Résultat à 10 jours de la fin de l’opération : 235 euros collectés sur 4 500 attendus et 2 arbustes prêts à être plantés.
Bien maigre butin pour un collectif de novateurs libres et atypiques. Nos ressources se retrouvent alors proche de l’épuisement et l’avenir est compromis.
Si on n’atteint pas ce palier qui faisait tant rire au début, plusieurs projets seront menacés et les pissenlits je vais commencer à les manger par la racine plus qu’à les transformer en latex.

Ai-je commis des erreurs ?
Oh oui ! Nombreuses et instructives. Dans le projet global, dans la communication, dans la création du récit collectif de l’aventure, dans les interactions humaines… Dans la course à visibilité pour attirer des donateurs.

Nous ne sommes pas des vendeurs de plaisir ingurgitable en overdose consumériste, nous ne sommes pas des dealers de bonnes nouvelles automatiques en clic à vide.
Nous sommes des concepteurs, des explorateurs, des artisans du changement, des faiseurs de briques de solutions.
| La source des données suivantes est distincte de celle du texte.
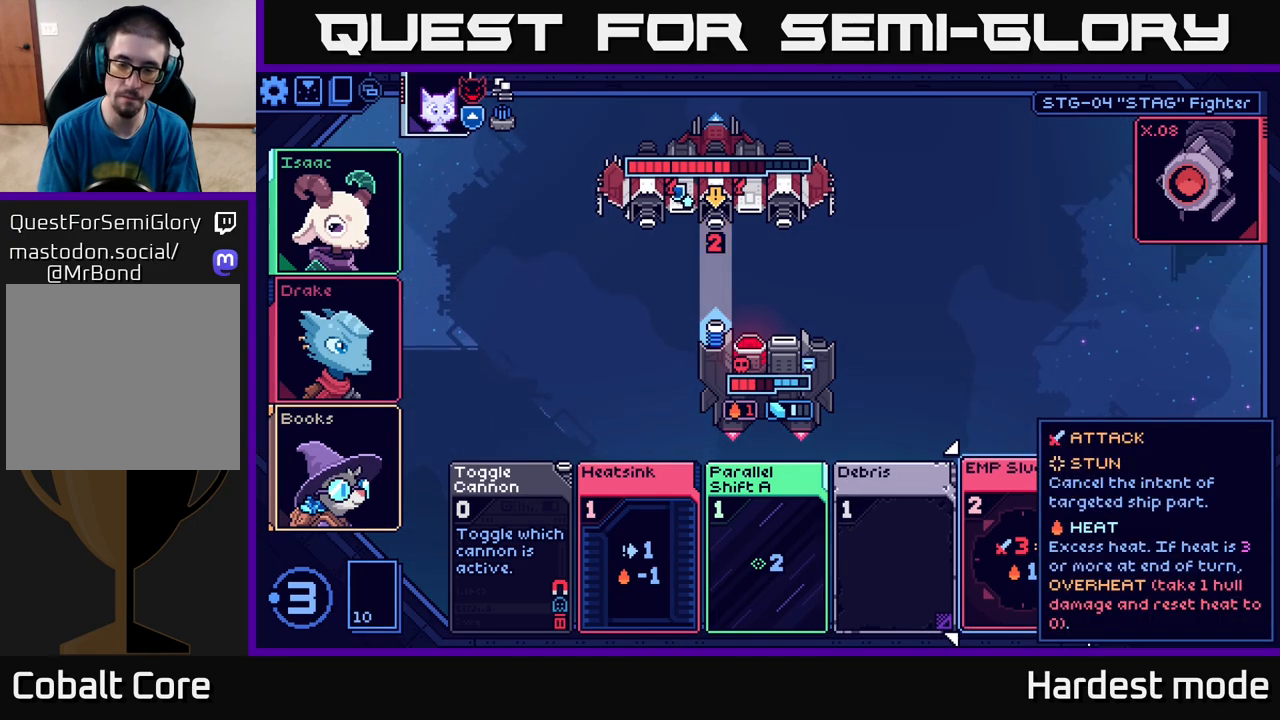
{"buttons": [], "left_stick": "center", "right_stick": "center", "events": []}
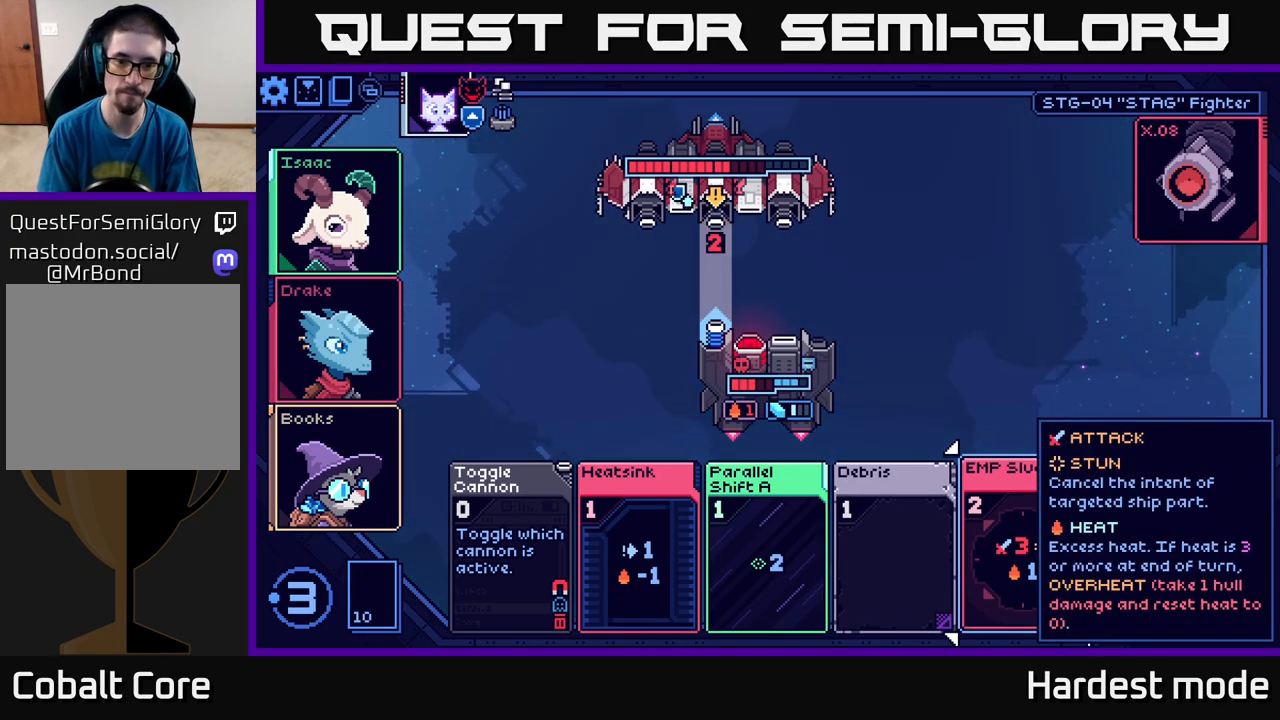
{"buttons": [], "left_stick": "left", "right_stick": "center", "events": [[450, "left_stick", "left"]]}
Nous construisons un bonheur avec la sagesse des cultivateurs. Nos travaillons à la soutenabilité et à la durabilité d’un futur que nous espérons plus sain pour les humains et l’environnement. 
C’est certainement là que l’orgueil se mue en péché sur la voie des bonnes intentions.

Je ressens parfois comme une malédiction de l’écologie post-moderne. Je perçois les regards et les têtes qui se détournent lorsque nous demandons du soutien dans diverses sphères d’activités professionnelles publiques ou privées et dans d’autres communautés.
 Cela me rappelle les chercheurs d’or qui se perdaient et s’épuisaient à la conquête d’une ressource qui leur paraissait évidente.
J’ai l’impression d’avoir fauté par égoïsme dans une croyance d’un avenir fleurit, parfois obnubilé par une aigrette ou un scorpion.
Pourtant, je donnerais encore aujourd’hui tout mon or et mon monde pour un pissenlit. C’est parfois difficile à vivre.
Mille interrogations hantent mes jours et mes nuits.

La question que j’aimerais vous poser aujourd’hui est la suivante:

Désirez-vous un monde de qui vous vends des paroles pour vous bercer ou voulez-vous un monde du faire ensemble pour vous nourrir ?

Si vous faites un choix de l’action, voici l’endroit où vous pouvez devenir acteur d’une aventure collaborative

Si nous atteignons le double de la somme minimum espérée, soit 9000 € au total, nous lancerons la réalisation maquette à l’échelle 1 d’un abri pour réfugié en zone aride inspiré de l’exosquelette du scorpion. Et là nous rendrions réel un sacré travail de recherche-action avec vos actes.

Dès lors, voici venue l’heure d’une course contre la montre de 10 jours dans laquelle j’espère encore et toujours être surpris par la capacité des humains à rendre concrètes les utopies. 4 000 euros en deux semaines…

Pour ne pas attendre que le rêve soit vendu contre une âme de pirate, je me remets sur le pont à cœur d’ouvrage qui a bien de plus de valeur que mes propres présomptions. 
Je cours après 4 500 euros cachés dans les citadelles d’une société qui s’essouffle, certes. Mais je navigue et je rame pour un projet bien plus enrichissant. Jusqu’à en perdre tout ce que je possède…

J’ai connu des vaisseaux faits avec des arbres morts qui survivaient à des vies d’hommes taillés dans la meilleure étoffe de vie.